# New Aeropress Brew Tool & Timer



## aeropresstom (May 31, 2013)

Hey Aeropress lovers! I have been working on a project for those of us who love trying different recipes with our Aeropresses. I call this project the Aeropress Brew Helper.

http://www.wecravecoffee.com/aeropress-brew-helper/

What is it?

The Brew Helper includes a listing of Aeropress recipes with a handy brew timer. The Brew Helper is designed to be responsive, meaning it can be used on your computer, tablet, or phone and will display nicely. This means you can use the recipes in the kitchen on your iPhone or iPad.

What I need from fellow Aeropress lovers:

I need feedback and recipes!

Since creating the application I have used it each morning and think it is a nice tool to use. I want to see how you, the Aeropress fanatics find it. If you like it - I would love it if you would submit a recipe! You can submit the recipe below.
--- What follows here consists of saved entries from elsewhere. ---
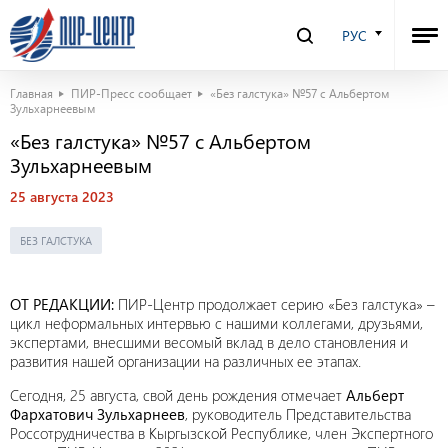
РУС
Главная
ПИР-Пресс сообщает
«Без галстука» №57 с Альбертом
Зульхарнеевым
«Без галстука» №57 с Альбертом
Зульхарнеевым
25 августа 2023
БЕЗ ГАЛСТУКА
ОТ РЕДАКЦИИ:
ПИР-Центр продолжает серию «Без галстука» –
цикл неформальных интервью с нашими коллегами, друзьями,
экспертами, внесшими весомый вклад в дело становления и
развития нашей организации на различных ее этапах.
Сегодня, 25 августа, свой день рождения отмечает
Альберт
Фархатович Зульхарнеев
, руководитель Представительства
Россотрудничества в Кыргызской Республике, член Экспертного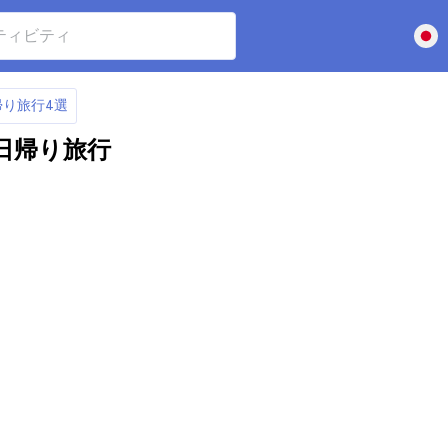
り旅行4選
日帰り旅行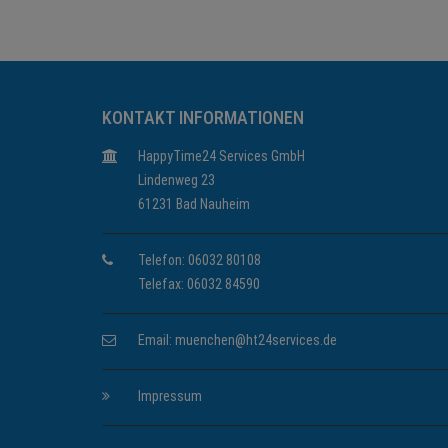
KONTAKT INFORMATIONEN
HappyTime24 Services GmbH
Lindenweg 23
61231 Bad Nauheim
Telefon: 06032 80108
Telefax: 06032 84590
Email:
muenchen@ht24services.de
Impressum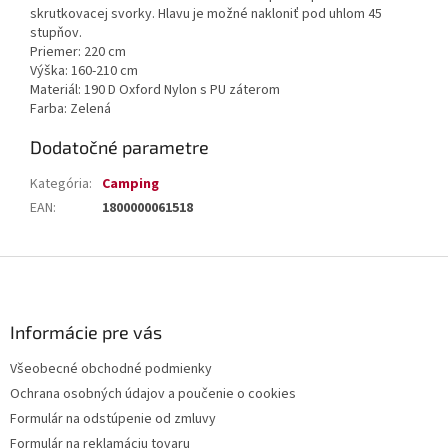
skrutkovacej svorky. Hlavu je možné nakloniť pod uhlom 45
stupňov.
Priemer: 220 cm
Výška: 160-210 cm
Materiál: 190 D Oxford Nylon s PU záterom
Farba: Zelená
Dodatočné parametre
Kategória
:
Camping
EAN
:
1800000061518
Z
á
p
ä
Informácie pre vás
t
Všeobecné obchodné podmienky
i
Ochrana osobných údajov a poučenie o cookies
e
Formulár na odstúpenie od zmluvy
Formulár na reklamáciu tovaru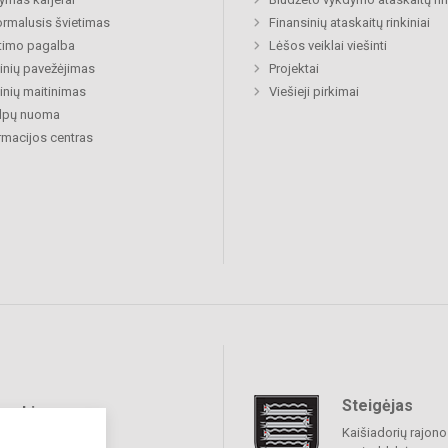
rmalusis švietimas
Finansinių ataskaitų rinkiniai
timo pagalba
Lėšos veiklai viešinti
nių pavežėjimas
Projektai
nių maitinimas
Viešieji pirkimai
alpų nuoma
rmacijos centras
Steigėjas
raukime
Kaišiadorių rajono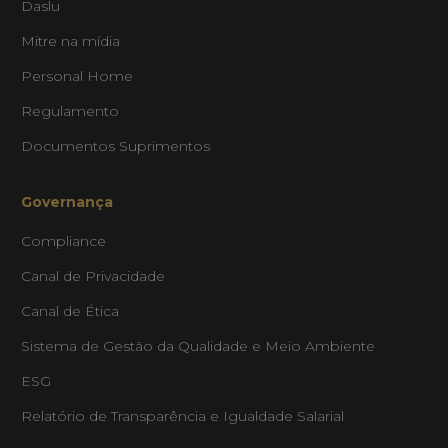
Daslu
Mitre na mídia
Personal Home
Regulamento
Documentos Suprimentos
Governança
Compliance
texto
Canal de Privacidade
Canal de Ética
exto
Sistema de Gestão da Qualidade e Meio Ambiente
espaçamento de texto
ESG
espaçamento de texto
Relatório de Transparência e Igualdade Salarial
ltura da linha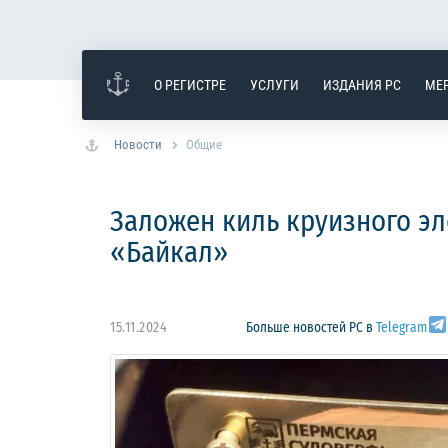
О РЕГИСТРЕ
УСЛУГИ
ИЗДАНИЯ РС
МЕ
Новости
Общие
Заложен киль круизного эл
«Байкал»
15.11.2024
Больше новостей РС в
Telegram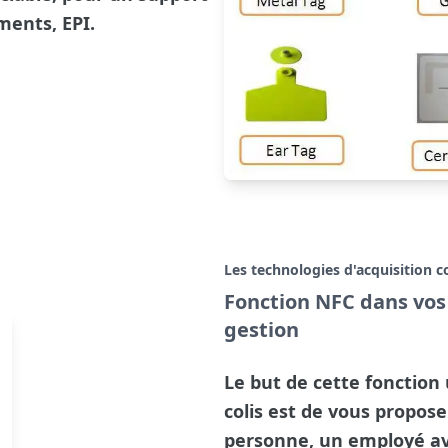
ments, EPI.
Les technologies d'acquisition 
Fonction NFC dans vos 
gestion
Le but de cette fonction 
colis est de vous propos
personne, un employé av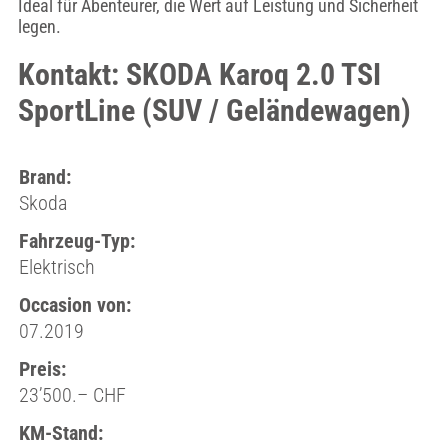
Ideal für Abenteurer, die Wert auf Leistung und Sicherheit
legen.
Kontakt: SKODA Karoq 2.0 TSI
SportLine (SUV / Geländewagen)
Brand:
Skoda
Fahrzeug-Typ:
Elektrisch
Occasion von:
07.2019
Preis:
23’500.– CHF
KM-Stand: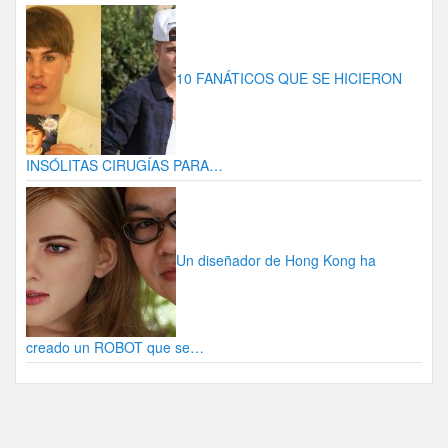
10 FANÁTICOS QUE SE HICIERON
INSÓLITAS CIRUGÍAS PARA…
Un diseñador de Hong Kong ha
creado un ROBOT que se…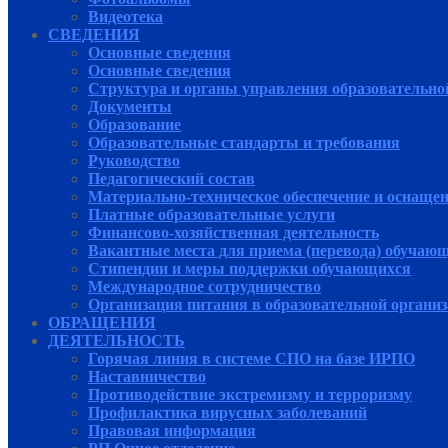
Видеотека
СВЕДЕНИЯ
Основные сведения
Основные сведения
Структура и органы управления образовательно
Документы
Образование
Образовательные стандарты и требования
Руководcтво
Педагогический состав
Материально-техническое обеспечение и оснащенн
Платные образовательные услуги
Финансово-хозяйственная деятельность
Вакантные места для приема (перевода) обучаю
Стипендии и меры поддержки обучающихся
Международное сотрудничество
Организация питания в образовательной органи
ОБРАЩЕНИЯ
ДЕЯТЕЛЬНОСТЬ
Горячая линия в системе СПО на базе ИРПО
Наставничество
Противодействие экстремизму и терроризму
Профилактика вирусных заболеваний
Правовая информация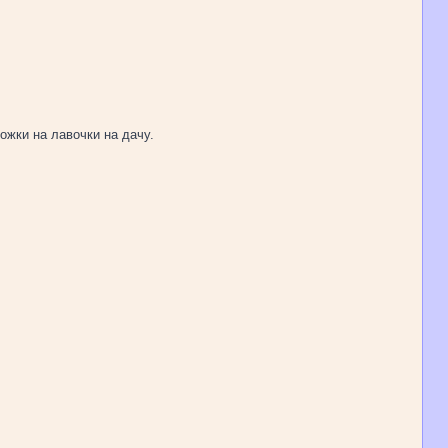
ожки на лавочки на дачу.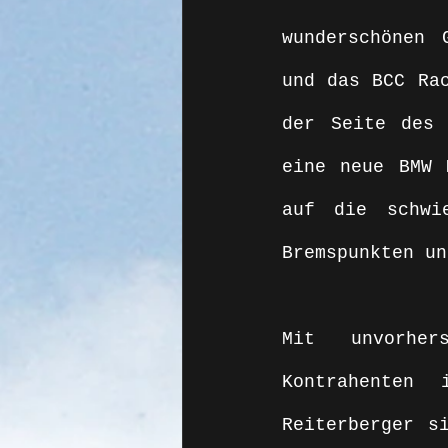
wunderschönen 
und das BCC Rac
der Seite des 
eine neue BMW 
auf die schwie
Bremspunkten un
Mit unvorher
Kontrahenten
Reiterberger s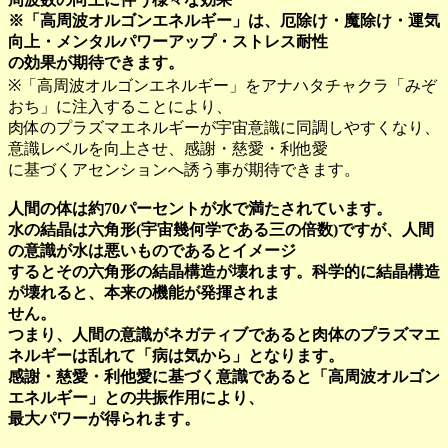
※「高周波オルゴンエネルギー」は、厄除け・魔除け・運気
向上・メンタルパワーアップ・ストレス耐性
の効果が期待できます。
※「高周波オルゴンエネルギー」をアナハタチャクラ「みぞ
おち」に注入することにより、
肉体のプラズマエネルギーが宇宙意識に同調しやすくなり、
意識レベルを向上させ、感謝・慈愛・利他愛
に基づくアセンションへ誘う事が期待できます。
人間の体は約70パーセントが水で満たされています。
水の結晶は六角形(宇宙幾何学である三の倍数)ですが、人間
の意識が水は悪いものであるとイメージ
するとその六角形の結晶構造が壊れます。科学的に結晶構造
が壊れると、本来の機能が発揮されま
せん。
つまり、人間の意識がネガティブであると肉体のプラズマエ
ネルギーは乱れて「病は気から」となります。
感謝・慈愛・利他愛に基づく意識であると「高周波オルゴン
エネルギー」との共振作用により、
最大パワーが得られます。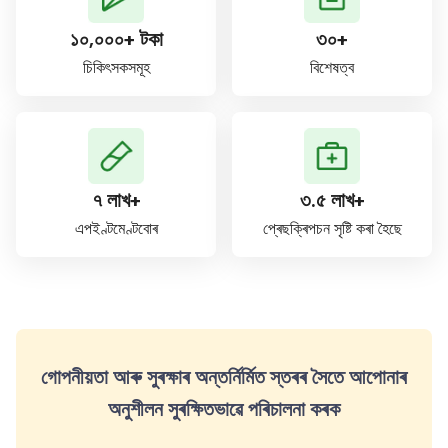
১০,০০০+ টকা
৩০+
চিকিৎসকসমূহ
বিশেষত্ব
৭ লাখ+
৩.৫ লাখ+
এপইণ্টমেণ্টবোৰ
প্ৰেছক্ৰিপচন সৃষ্টি কৰা হৈছে
গোপনীয়তা আৰু সুৰক্ষাৰ অন্তৰ্নিৰ্মিত স্তৰৰ সৈতে আপোনাৰ
অনুশীলন সুৰক্ষিতভাৱে পৰিচালনা কৰক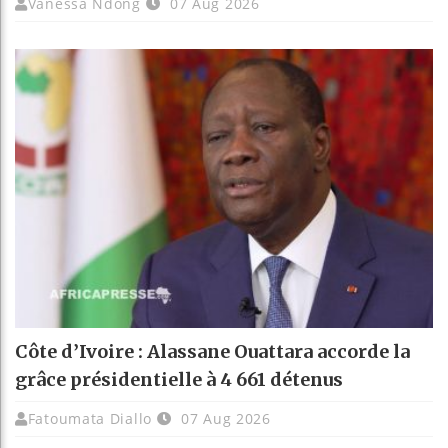
Vanessa Ndong
07 Aug 2026
Côte d’Ivoire : Alassane Ouattara accorde la
grâce présidentielle à 4 661 détenus
Fatoumata Diallo
07 Aug 2026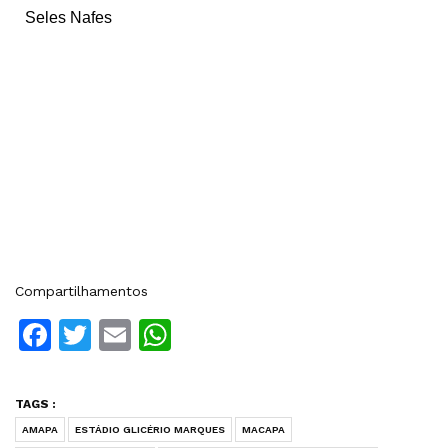
Seles Nafes
Compartilhamentos
Facebook
Twitter
Email
WhatsApp
TAGS :
AMAPA
ESTÁDIO GLICÉRIO MARQUES
MACAPA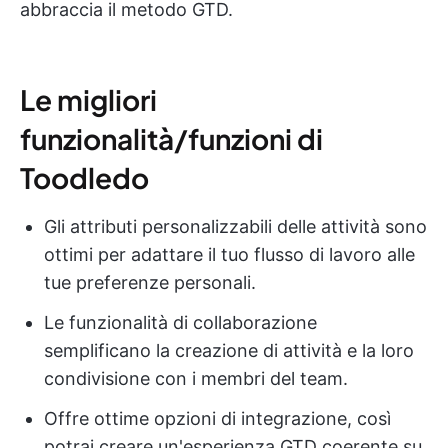
abbraccia il metodo GTD.
Le migliori
funzionalità/funzioni di
Toodledo
Gli attributi personalizzabili delle attività sono
ottimi per adattare il tuo flusso di lavoro alle
tue preferenze personali.
Le funzionalità di collaborazione
semplificano la creazione di attività e la loro
condivisione con i membri del team.
Offre ottime opzioni di integrazione, così
potrai creare un'esperienza GTD coerente su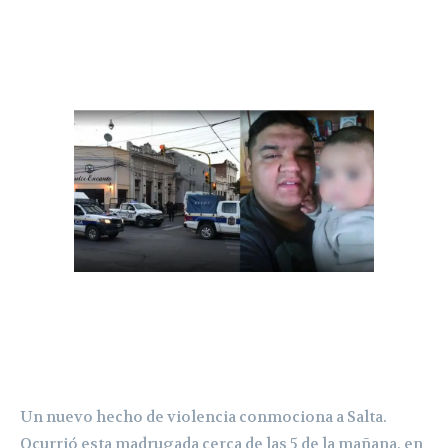
Un nuevo hecho de violencia conmociona a Salta.
Ocurrió esta madrugada cerca de las 5 de la mañana, en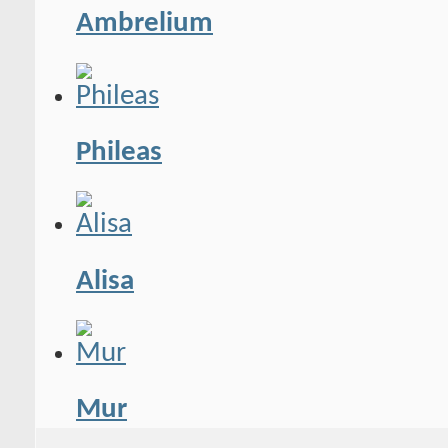
Ambrelium
Phileas
Alisa
Mur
See the template below and be sure to include timings so we can make a nice timer for each recipe.

Recipe Title

Brewing Method (Upright, inverted, type of filter...)

Coffee (Grind, measure any needed info...)

Water (temp, pour style, pour time...)

Stir (time...)

Steep (time...)

Plunge (time, quickness, pressure...)

I know Aeropress brews that use unique techniques make a difference in taste, be sure to include all the needed info!

If I end up with a large amount of recipes I will have to have a vote to see which ones make the helper.

-Tom


----------